Reviewed by Jack Magnus for Readers' Favorite
The Family is a contemporary thriller novel written by Deborah Ryan Stone. Meg Kenyon was a typical 16-year-old junior high student. Being friendly and outgoing, she was fairly popular in school. Each morning, she enjoyed the brief walk she took to school. On the way, she’d stop by and see Sam, the German Shepherd puppy she had befriended, and use the time spent walking to plan her day and prepare for her classes. She never noticed the dark blue pickup truck that was parked on the route to her school. If she had, she might have realized that it had been parked there every morning for about a month now. After greeting Sam’s human companion, Mrs. Washington, Meg continued on her way. As she approached the street corner, she waited for the pickup truck to make the turn in front of her, but the driver stopped and asked her about his lost dog. Meg recognized the man as someone from the neighborhood that she had regularly seen walking a dog -- they had even exchanged greetings on occasion. So, she didn’t see a problem with his request that she take some of his lost-dog flyers and pass them out on her way to school. It was the biggest mistake she had ever made, she realized, after he pushed her into the passenger side of the truck and sped away. Meg tried not to panic -- she began to think about everything that was happening and everything she could do to try to survive.

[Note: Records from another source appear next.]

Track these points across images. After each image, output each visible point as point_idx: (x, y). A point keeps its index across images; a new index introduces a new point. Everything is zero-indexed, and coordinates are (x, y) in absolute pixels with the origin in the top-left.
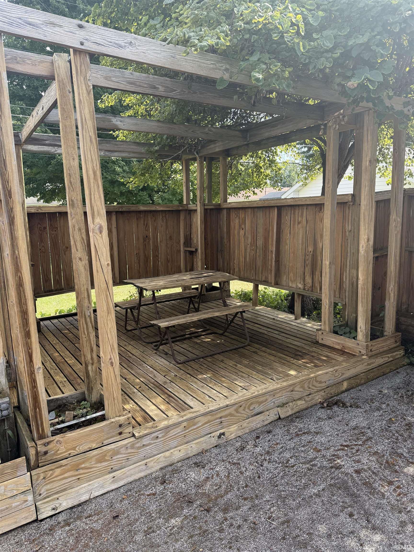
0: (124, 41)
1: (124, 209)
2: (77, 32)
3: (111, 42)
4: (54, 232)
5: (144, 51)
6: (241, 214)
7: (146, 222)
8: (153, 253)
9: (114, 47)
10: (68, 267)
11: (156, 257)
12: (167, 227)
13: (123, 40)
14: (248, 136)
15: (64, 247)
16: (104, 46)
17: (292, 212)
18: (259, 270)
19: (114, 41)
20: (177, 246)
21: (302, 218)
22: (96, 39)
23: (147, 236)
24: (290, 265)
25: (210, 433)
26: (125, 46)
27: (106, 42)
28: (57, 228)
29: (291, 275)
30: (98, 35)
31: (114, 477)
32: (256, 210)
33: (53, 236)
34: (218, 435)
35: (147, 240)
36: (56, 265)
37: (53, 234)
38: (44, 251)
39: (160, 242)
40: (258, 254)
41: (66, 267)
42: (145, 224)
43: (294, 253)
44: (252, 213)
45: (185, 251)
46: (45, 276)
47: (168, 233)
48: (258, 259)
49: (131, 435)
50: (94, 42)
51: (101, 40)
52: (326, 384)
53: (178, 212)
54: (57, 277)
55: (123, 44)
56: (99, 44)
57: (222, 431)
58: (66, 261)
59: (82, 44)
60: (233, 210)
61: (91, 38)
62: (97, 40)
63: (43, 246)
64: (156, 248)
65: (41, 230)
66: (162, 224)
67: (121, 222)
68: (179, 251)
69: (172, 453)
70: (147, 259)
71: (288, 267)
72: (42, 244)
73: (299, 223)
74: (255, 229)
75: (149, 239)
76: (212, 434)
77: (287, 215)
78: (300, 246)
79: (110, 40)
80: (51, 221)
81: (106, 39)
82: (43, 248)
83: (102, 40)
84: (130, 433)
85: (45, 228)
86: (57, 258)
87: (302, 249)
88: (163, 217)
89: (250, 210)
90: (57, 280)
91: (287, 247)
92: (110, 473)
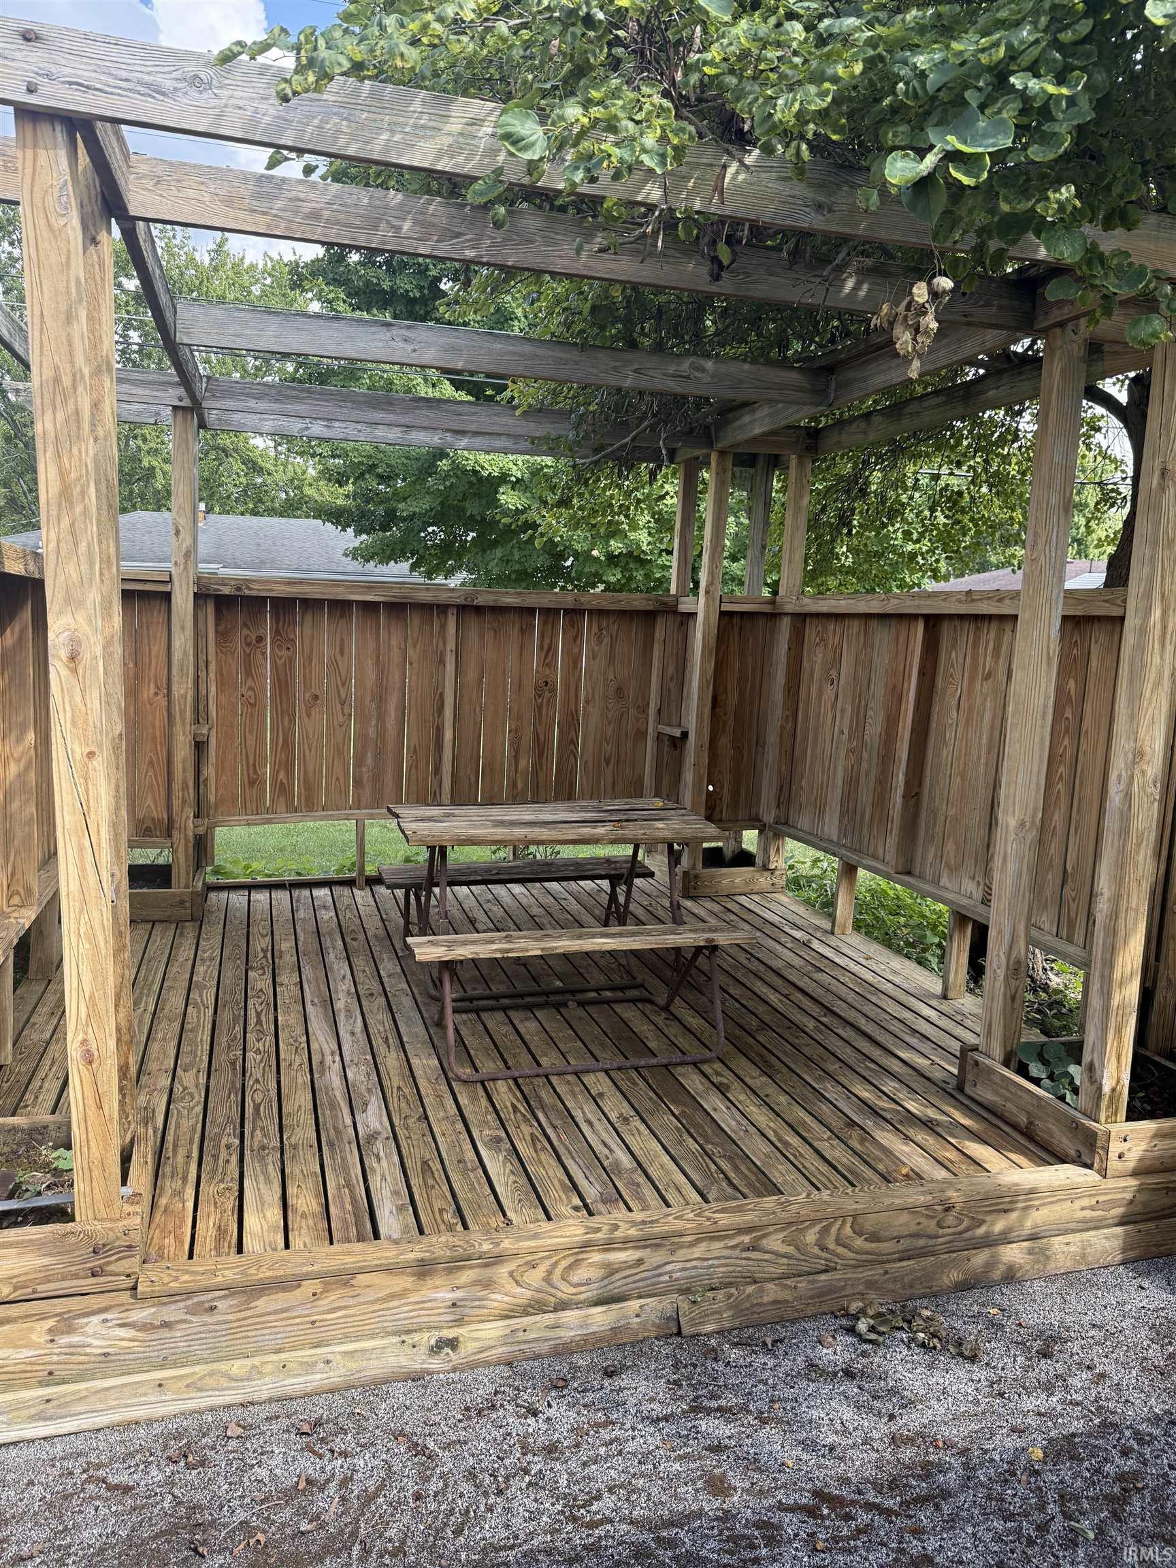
0: (173, 76)
1: (480, 599)
2: (18, 55)
3: (127, 80)
4: (284, 652)
5: (241, 103)
6: (831, 633)
7: (547, 641)
8: (560, 732)
9: (139, 93)
10: (313, 750)
11: (568, 743)
12: (612, 658)
13: (170, 73)
14: (833, 386)
15: (308, 695)
16: (105, 92)
17: (971, 637)
18: (863, 816)
19: (140, 75)
20: (637, 720)
21: (997, 663)
22: (80, 72)
23: (547, 683)
24: (952, 812)
25: (409, 1332)
26: (175, 89)
27: (111, 81)
28: (293, 641)
29: (950, 846)
30: (85, 60)
31: (48, 1401)
32: (874, 623)
33: (280, 662)
34: (433, 1342)
35: (547, 695)
36: (281, 741)
37: (280, 658)
38: (252, 701)
39: (587, 702)
40: (864, 765)
41: (307, 751)
42: (546, 647)
43: (963, 775)
44: (862, 635)
45: (659, 736)
46: (248, 770)
47: (611, 677)
48: (863, 779)
49: (129, 1283)
50: (71, 83)
51: (93, 75)
52: (900, 1247)
53: (649, 616)
54: (282, 776)
55: (168, 84)
56: (87, 87)
57: (449, 1334)
58: (311, 733)
59: (31, 90)
60: (815, 621)
61: (64, 69)
62: (79, 77)
63: (250, 688)
64: (570, 721)
65: (248, 645)
66: (596, 648)
67: (473, 636)
68: (641, 735)
69: (254, 1367)
70: (541, 748)
71: (943, 818)
72: (250, 682)
73: (987, 677)
74: (865, 684)
75: (553, 691)
76: (413, 1335)
77: (954, 647)
78: (983, 753)
79: (124, 74)
80: (277, 623)
81: (113, 71)
82: (250, 693)
83: (98, 76)
84: (128, 1276)
85: (260, 639)
86: (286, 724)
87: (986, 764)
88: (600, 629)
89: (856, 623)
90: (281, 781)
91: (945, 752)
92: (41, 1384)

Deborah Ryan Stone’s dramatic thriller, The Family, is a taut and suspenseful look at the scenario every parent fears each time their child is a few minutes late from school or play. Stone’s story focuses on both Meg’s terrified parents as they each cope in their own ways with their daughter’s disappearance as well as describing Meg’s own experiences after her kidnapping by the unpredictable and violent man who wants her to call him Pop. Watching as Meg masters her own fears and focuses all her energy and will on surviving her ordeal keeps the reader fully invested in the story and wondering, along with Meg, just how she’ll stay alive and unhurt long enough to be found again. Stone’s story had me remembering the true-life stories of children who were abducted and raised by their captors and getting, for the first time, a real sense of what those young boys and girls, and their parents, go through. Stone’s writing style fits the seriousness of her subject perfectly, and she keeps her focus sharp on the suspenseful aspects of the tale, making it a cracking good thriller novel. The Family is most highly recommended.